Required action 1 →
Return every line in the entries that contains the word "team". Case counts.

== Provided passage

On February 25, 2019 1:44:07 PM GMT+02:00, Jeff Conrad <address@hidden> wrote:
> Monday, February 25, 2019 2:35 AM, Eli Zaretskii wrote:
> 
> > > Running something like
> > >
> > >     groff -Tutf8 <file>
> > >
> > > rather than something like
> > >
> > >     groff -Tutf8 <file> | more
> > >
> > > or
> > >
> > >     groff -Tutf8 <file> > <outfile>
> > >
> > > Jeff
> > 
> > Yes, I tried all of the above.  The last method ends up with correct
> UTF-8
> > sequences, all the others yield mojibake.
> 
> Since method 2 works for me, I guess I’m having better luck than you—I
> suppose I should count my blessings :-).  Especially since method 2 is
> the one I would most often use.
> 
> > Groff, of course, writes the same bytes in all mrthods.
> 
> As is does for me, confirmed by ‘od -h’.
> 
> The question, then, is why grotty is behaving differently than my
> simple
> C program, which—as nearly as I can tell—is doing the same thing when
> outputting characters.  Win 10 vs.  Win 7?  Compiler?  Or perhaps I
> missed something important elsewhere in the code for tty.cpp.

====
== Records supplied

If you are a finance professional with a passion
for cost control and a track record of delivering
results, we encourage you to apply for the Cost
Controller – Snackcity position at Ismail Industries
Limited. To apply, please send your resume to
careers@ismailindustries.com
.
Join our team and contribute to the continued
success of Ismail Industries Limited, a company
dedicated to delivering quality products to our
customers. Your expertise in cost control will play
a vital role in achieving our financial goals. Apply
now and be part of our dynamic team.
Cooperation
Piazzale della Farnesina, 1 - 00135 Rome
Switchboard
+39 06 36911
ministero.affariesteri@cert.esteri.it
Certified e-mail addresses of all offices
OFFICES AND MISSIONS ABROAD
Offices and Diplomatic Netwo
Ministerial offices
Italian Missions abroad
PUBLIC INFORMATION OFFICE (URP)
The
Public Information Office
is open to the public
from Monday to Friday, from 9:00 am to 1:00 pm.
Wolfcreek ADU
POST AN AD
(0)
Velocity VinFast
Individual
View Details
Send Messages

====
== Records supplied

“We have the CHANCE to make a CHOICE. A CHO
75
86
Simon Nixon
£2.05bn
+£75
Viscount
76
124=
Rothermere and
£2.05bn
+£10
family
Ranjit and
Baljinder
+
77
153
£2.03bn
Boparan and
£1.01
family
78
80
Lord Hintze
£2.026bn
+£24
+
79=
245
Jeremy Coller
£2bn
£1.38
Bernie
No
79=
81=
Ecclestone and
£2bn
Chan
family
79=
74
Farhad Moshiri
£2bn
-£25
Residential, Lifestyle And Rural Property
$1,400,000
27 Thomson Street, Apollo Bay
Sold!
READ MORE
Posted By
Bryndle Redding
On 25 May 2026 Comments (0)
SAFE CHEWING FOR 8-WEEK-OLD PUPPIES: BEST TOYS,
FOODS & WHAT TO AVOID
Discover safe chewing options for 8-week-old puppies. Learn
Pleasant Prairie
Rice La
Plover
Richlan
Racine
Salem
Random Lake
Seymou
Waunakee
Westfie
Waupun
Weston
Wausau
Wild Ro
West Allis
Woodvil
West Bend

====

Required action 2 →
Using the email exchange about groff output, say whether each statement agrees with it: (a) Jeff Conrad reports that method 2 works on his end. (b) Eli Zaretskii reports that every method produced correct UTF-8. (c) The bytes groff writes were checked with od -h. Answer yes or no for each, and quote the deciding words.

Written solution 1 →
Join our team and contribute to the continued
now and be part of our dynamic team.

Written solution 2 →
(a) Yes: "Since method 2 works for me"
(b) No: "all the others yield mojibake"
(c) Yes: "confirmed by ‘od -h’"